En estos tiempos en que los imperativos de productividad transforman la cuarentena en teletrabajo, vale la pena detenerse en cómo define Levrero la diferencia entre ocio y negocio. Lo primero, lo primordial es el ocio, el neg-ocio (su negación) le sigue en orden. El ocio es una forma de “estar”, una relación con el tiempo que no existe con arreglo a un fin: en el ocio no hay un fin, ya que es un fin en sí mismo. El negocio, en cambio, es puro fin, no existe más que en relación con su fin. En este sentido, los dos son diferentes relaciones con el tiempo; dos temporalidades. Levrero, desde su encierro, busca desprenderse del negocio en la medida que le sea posible para ganar ocio.
No son pocos los obstáculos para conseguirlo; entre sus adicciones, el calor, los mosquitos, los trámites, sus talleres y las visitas de amigos el tiempo se le escurre entre las manos. El diario es, en cierto sentido, una narración de todas esas interrupciones y el intento de desarrollar una nueva relación con el tiempo o, más precisamente, de recuperarla. Entre sus adicciones están los cigarrillos que cuenta meticulosamente, los juegos y programas de computadora que acumula, manipula y ordena compulsivamente, las imágenes y videos pornográficos que descarga de internet, entre otros.

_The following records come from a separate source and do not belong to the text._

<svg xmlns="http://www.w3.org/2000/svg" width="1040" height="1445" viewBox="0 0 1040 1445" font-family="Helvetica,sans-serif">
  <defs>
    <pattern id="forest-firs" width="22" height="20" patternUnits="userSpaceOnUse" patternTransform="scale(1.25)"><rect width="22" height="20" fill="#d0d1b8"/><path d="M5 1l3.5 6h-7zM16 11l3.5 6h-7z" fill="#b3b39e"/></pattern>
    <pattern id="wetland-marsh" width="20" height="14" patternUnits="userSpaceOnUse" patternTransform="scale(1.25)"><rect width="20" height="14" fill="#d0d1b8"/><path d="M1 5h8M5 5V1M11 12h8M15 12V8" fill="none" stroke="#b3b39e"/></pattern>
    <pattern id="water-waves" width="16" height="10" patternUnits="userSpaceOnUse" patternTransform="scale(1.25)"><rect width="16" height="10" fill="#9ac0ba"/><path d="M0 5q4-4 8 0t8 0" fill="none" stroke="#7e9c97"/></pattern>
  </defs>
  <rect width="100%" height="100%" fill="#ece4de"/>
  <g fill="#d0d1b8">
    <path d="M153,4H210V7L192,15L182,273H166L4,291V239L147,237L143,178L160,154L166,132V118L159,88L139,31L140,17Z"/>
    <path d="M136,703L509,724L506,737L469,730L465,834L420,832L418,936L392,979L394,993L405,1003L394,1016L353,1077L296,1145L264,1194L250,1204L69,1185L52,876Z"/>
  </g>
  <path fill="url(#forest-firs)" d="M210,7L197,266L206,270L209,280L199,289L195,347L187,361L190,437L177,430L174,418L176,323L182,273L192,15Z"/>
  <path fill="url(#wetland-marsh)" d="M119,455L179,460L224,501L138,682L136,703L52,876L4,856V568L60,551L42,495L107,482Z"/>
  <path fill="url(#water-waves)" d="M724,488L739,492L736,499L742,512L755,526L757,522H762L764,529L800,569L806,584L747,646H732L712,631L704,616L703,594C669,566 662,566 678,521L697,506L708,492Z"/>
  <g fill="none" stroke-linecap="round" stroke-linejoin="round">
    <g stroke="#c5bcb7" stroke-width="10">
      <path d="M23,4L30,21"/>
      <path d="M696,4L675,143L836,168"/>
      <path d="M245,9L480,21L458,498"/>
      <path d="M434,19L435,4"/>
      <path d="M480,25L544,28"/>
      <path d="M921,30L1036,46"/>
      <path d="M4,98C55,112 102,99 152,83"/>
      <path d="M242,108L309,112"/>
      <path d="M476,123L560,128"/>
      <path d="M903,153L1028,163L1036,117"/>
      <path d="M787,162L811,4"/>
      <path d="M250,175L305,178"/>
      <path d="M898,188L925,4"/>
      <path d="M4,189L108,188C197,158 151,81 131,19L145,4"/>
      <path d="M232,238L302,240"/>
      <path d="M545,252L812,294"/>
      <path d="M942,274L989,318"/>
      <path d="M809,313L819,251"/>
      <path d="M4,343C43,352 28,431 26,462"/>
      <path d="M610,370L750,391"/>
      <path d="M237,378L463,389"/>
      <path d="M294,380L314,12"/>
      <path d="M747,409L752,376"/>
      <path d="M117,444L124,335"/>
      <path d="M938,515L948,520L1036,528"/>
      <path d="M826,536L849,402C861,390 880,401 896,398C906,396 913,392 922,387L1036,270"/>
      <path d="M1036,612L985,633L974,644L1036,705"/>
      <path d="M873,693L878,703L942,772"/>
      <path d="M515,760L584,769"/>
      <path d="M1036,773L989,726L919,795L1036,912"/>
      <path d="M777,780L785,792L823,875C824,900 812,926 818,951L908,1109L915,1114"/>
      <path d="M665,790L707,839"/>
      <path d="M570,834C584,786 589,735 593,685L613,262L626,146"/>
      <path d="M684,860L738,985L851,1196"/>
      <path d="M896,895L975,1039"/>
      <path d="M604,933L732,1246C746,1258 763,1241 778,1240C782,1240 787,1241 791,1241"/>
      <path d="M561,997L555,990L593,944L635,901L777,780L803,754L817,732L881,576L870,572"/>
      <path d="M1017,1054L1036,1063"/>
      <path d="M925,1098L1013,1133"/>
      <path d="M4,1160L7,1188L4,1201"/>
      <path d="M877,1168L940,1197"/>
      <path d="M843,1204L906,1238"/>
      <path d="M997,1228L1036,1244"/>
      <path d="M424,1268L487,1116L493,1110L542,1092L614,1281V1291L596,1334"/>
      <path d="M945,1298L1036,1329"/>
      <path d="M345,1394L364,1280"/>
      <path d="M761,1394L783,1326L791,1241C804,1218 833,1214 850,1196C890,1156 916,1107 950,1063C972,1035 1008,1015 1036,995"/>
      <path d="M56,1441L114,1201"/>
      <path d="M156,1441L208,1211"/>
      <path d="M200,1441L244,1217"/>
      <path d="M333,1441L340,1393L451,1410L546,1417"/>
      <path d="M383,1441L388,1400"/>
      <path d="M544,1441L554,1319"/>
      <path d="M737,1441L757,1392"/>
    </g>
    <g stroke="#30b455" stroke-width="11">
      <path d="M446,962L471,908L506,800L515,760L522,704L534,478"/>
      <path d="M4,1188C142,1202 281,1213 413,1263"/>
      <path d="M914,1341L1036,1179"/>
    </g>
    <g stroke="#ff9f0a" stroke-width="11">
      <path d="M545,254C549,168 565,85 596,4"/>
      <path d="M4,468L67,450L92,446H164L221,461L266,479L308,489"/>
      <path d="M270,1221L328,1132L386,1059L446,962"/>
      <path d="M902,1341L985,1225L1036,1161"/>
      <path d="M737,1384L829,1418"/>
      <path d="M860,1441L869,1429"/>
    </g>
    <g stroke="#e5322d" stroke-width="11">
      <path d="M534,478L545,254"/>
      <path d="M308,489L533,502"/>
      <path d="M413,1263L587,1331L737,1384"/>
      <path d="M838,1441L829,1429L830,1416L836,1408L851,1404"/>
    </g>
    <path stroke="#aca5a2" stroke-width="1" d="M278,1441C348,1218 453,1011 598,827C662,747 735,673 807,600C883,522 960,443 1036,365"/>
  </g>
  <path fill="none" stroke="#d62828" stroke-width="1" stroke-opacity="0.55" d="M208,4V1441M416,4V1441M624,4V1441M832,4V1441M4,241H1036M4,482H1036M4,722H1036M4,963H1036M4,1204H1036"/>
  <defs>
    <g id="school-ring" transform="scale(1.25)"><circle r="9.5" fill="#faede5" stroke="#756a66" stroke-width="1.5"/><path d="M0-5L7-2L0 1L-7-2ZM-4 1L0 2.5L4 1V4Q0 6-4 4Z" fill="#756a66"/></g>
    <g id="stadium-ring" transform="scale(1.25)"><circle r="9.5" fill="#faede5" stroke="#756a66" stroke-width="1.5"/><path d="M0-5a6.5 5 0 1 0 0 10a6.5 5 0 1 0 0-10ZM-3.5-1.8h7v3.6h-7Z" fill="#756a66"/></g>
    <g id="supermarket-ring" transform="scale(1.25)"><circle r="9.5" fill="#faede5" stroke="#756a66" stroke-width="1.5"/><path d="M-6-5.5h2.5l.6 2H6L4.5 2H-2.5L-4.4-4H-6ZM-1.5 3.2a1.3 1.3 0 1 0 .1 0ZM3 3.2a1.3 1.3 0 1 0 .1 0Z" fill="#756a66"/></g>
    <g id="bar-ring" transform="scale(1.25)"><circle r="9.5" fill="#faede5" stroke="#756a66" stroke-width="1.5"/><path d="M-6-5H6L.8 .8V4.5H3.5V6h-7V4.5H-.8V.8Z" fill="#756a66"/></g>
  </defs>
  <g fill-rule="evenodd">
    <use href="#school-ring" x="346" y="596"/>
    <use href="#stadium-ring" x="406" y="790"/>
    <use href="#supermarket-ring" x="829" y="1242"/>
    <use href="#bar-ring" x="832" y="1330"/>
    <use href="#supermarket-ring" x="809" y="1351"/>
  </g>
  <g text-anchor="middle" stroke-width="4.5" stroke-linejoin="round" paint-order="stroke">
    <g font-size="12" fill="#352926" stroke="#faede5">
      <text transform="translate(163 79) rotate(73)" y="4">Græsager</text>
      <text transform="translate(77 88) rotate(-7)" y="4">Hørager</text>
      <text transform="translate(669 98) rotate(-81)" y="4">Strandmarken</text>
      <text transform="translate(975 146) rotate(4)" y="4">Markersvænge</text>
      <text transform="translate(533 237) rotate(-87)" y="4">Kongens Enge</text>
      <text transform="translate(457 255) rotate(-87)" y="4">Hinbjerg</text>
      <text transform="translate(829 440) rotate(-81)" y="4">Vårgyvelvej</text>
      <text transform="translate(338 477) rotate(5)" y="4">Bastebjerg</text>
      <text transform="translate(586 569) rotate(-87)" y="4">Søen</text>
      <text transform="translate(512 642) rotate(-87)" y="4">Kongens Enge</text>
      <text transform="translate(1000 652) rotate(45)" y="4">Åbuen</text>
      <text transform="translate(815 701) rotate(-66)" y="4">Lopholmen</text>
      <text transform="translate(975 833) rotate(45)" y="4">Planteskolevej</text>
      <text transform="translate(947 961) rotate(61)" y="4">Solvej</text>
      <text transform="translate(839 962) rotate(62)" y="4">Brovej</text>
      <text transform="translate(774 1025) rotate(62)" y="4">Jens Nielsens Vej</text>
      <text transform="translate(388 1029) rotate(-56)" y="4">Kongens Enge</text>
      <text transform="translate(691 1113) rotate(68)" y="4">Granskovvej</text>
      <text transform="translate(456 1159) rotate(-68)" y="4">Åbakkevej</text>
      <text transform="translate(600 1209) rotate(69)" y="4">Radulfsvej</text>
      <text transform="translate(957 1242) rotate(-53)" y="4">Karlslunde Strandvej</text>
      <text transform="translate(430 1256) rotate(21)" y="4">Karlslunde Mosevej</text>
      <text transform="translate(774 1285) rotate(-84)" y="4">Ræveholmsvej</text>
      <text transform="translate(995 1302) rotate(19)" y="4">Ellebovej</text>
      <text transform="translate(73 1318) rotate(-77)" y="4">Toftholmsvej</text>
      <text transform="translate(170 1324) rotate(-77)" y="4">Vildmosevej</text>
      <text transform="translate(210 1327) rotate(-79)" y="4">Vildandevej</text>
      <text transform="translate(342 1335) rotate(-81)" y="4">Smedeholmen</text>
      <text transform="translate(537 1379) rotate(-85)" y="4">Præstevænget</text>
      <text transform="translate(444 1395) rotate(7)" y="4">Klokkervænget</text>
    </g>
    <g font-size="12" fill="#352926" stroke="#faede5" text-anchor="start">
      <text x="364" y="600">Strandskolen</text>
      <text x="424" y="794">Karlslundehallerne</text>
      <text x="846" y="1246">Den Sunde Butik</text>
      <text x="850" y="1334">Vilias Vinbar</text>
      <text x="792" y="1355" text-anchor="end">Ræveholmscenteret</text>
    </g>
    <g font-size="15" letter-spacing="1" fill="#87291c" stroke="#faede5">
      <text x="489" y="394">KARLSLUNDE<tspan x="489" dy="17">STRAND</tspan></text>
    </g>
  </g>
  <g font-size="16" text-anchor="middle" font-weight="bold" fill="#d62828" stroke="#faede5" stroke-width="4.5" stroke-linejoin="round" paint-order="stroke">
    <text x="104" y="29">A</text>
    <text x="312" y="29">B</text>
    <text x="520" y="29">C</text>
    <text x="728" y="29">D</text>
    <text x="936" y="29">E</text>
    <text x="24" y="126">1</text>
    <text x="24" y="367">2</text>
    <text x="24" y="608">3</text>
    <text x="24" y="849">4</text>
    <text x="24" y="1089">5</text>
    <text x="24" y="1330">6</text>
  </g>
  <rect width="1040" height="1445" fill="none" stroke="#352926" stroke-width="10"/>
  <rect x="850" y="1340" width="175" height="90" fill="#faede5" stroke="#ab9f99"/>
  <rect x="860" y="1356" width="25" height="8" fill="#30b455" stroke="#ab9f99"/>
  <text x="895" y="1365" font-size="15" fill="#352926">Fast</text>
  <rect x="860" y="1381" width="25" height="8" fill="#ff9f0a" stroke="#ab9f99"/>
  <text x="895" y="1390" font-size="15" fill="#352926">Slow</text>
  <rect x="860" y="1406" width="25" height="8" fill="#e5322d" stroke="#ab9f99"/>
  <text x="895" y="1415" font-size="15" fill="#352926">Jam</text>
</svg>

Nos dice el autor que esas adicciones son “un medio de abreviar el tiempo, de que el tiempo pase sin que yo sienta dolor”. En otras palabras, las adicciones son formas de huir de sí mismo y confiesa que esa soledad de la que ahora se puede dar el lujo es precisamente de lo que ha estado huyendo: “tiendo a llenar todos los huecos, a ocupar todas las horas libres con alguna actividad estúpida e inconducente”. A lo que muchos entendemos como procrastinación, como actividades que nos distraen del trabajo, Levrero le da un vuelco y lo plantea como obstáculo para el ocio.
Hacia el final del diario, Levrero admite que lo que hemos leído es un largo experimento con y sobre el tiempo: “Ahí arriba hay un subtítulo que habla del tiempo (fecha, hora), pero el tiempo ha perdido significación, casi del todo, para mí”. También dice que es el testimonio de un fracaso, de no haber logrado sus objetivos, a pesar de que en el camino produce una obra magistral. Si algo nos enseña Levrero es que, en el mejor de los casos, el encierro puede ser una manera de recuperar la temporalidad del ocio y la disposición espiritual que trae consigo. En su diario, Levrero nos invita a suspender el negocio por una relación contemplativa con el mundo que el ocio hace posible. Quizás lo que debamos hacer no es aprovechar el encierro para una nueva forma de productividad, sino abrazar este nuevo sentido de temporalidad y, con él, el ocio.